_TEXT PROVIDED:_
────────────────────

The Italian Association 
of Chemical Engineering 
Online at www.aidic.it/cet 

Guest Editors: Jiří Jaromír Klemeš, Peng Yen Liew, W ai Shin Ho, Jeng Shiun Lim  
Copyright © 2017, AIDIC Serv izi S.r.l., 
ISBN 978-88-95608-47-1; ISSN 2283-9216 

Development of a Model for Benchmarking of Energy 

Consumption and CO2 Emission in Cold-End of Olefin Plant 

Nassim Tahouni, M. Hassan Panjeshahi* 

School of C hemical Engineeri ng, College of Engineeri ng, University of Tehran, Tehran, Iran  

mhpanj@ut.ac.ir 

Benchmarking of different process industries, such as petrochemical processes, with respect to energy 

consumption and CO2 emission, is a fundamental measure while implementing a comprehensive energy plan 

at the national level. Olefin Plant is one of the process industries that is highly energy intensive and needs to be 

addressed when looking at petrochemical complexes. In this research, olefin cold-end, which requires heat 

removal from the process via refrigeration at very low temperatures, has been studied. In sub-ambient 

processes, shaft work requirement is a dominant factor that causes very high energy cost. A conceptual 

mathematical model has been developed to facilitate energy benchmarking in olefin cold-end processes. A 

conceptual model using Pinch analysis is developed to predict energy consumption in refrigeration cycles. To 

develop the model, the cold-end from five Iranian olefin plants were studied and the effect of different factors 

such as technology, capacity, feedstock and product types were investigated. The gap between the current level 

of energy consumption and best practice technology using Pinch analysis was determined. The comparison 

showed an average potential of 17.7 % reduction in shaft work requirement. Having developed the 

aforementioned model, there is no need to undertake a full retrofit study for olefin cold-end processes anymore 

because the model can easily be applied to similar processes and the scope for improvement can be identified. 

Both time and money associated with extra engineering work can be saved. Application of this model to all 

olefin’s cold-end processes in Iran showed that there would be 65,838 kW/h potential for energy consumption 

reduction, which is equivalent to about 382,519 t of CO2 emissions.

────────────────────

_INFORMATION GIVEN:_

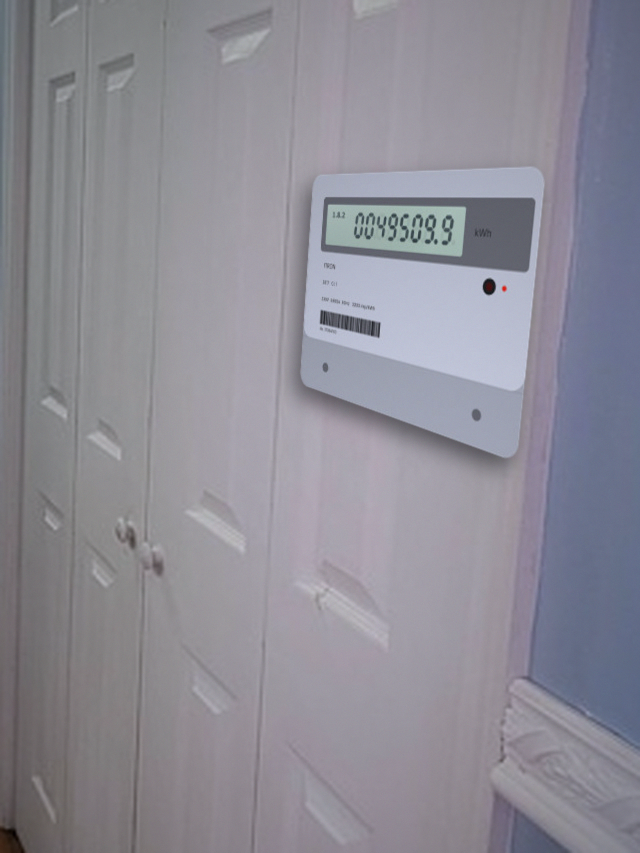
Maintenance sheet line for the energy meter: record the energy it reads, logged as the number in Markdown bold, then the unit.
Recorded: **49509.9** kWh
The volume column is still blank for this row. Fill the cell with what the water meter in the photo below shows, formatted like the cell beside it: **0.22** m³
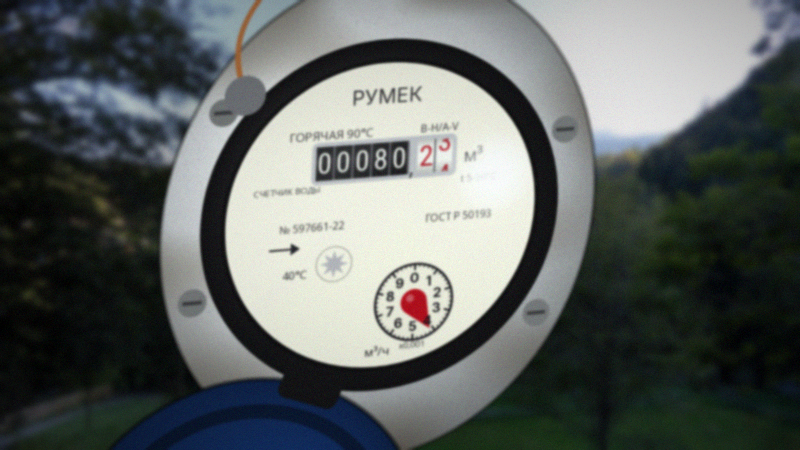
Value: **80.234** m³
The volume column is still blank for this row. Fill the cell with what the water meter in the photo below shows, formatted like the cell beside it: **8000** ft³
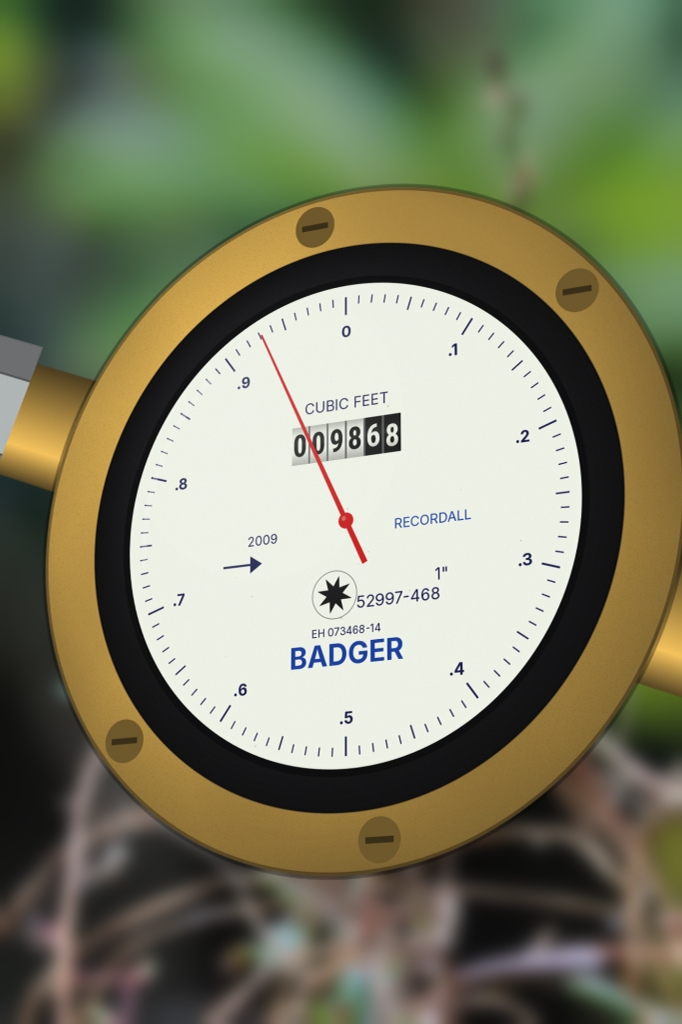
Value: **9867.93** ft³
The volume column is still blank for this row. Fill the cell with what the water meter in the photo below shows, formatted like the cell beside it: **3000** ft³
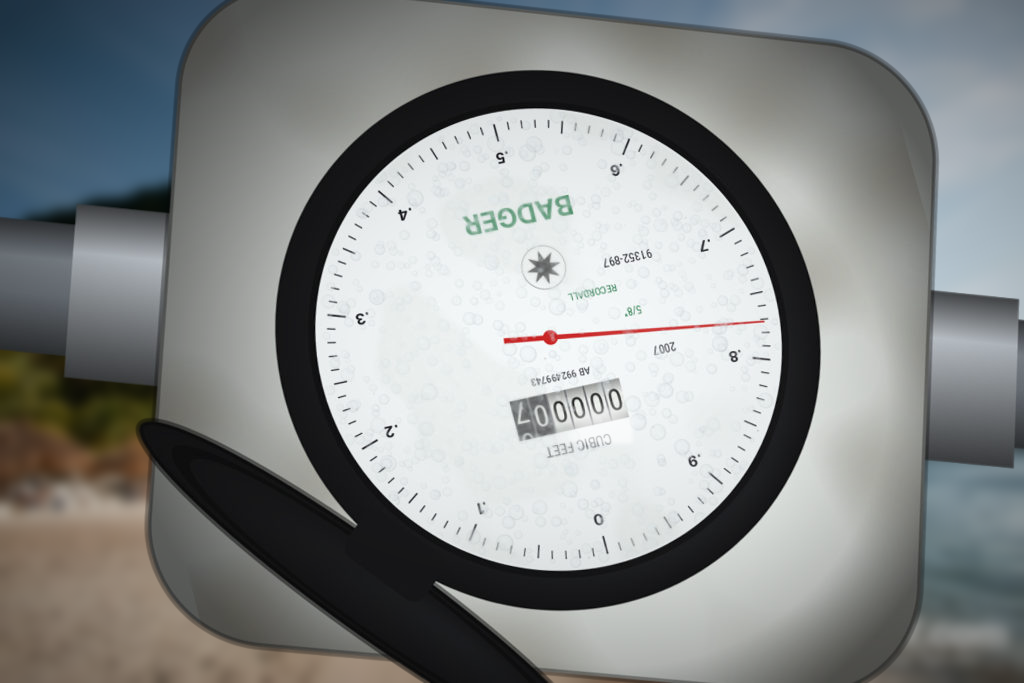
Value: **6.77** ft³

────────────────────

_YOUR INSTRUCTIONS:_ How would the abstract on energy and CO2 benchmarking in olefin plant cold-ends go on after its final sentence? Write that next part.

_RESULT OF THE EXERCISE:_
1. Introduction 

Olefin plant is one of the most energy-intensive industries in the petrochemical complexes. Ren et al. (2006) 

reviewed energy efficiency in conventional steam cracking and innovative olefin technologies and reported up 

to 20 % savings in the pyrolysis section of naphtha cracking and up to 15 % savings in the compression and 

separation parts in total. A low-temperature separation system such as the cold-end of olefin plant usually 

consists of three main systems: separation systems (usually distillation column), heat exchange system (multi-

stream plate fin heat exchanger or other exchangers) and refrigeration system. The design of the low-

temperature separation system is complicated because an interaction exists among the design of distillation 

columns, heat exchanger networks and refrigeration cycles (Tahouni et al., 2010).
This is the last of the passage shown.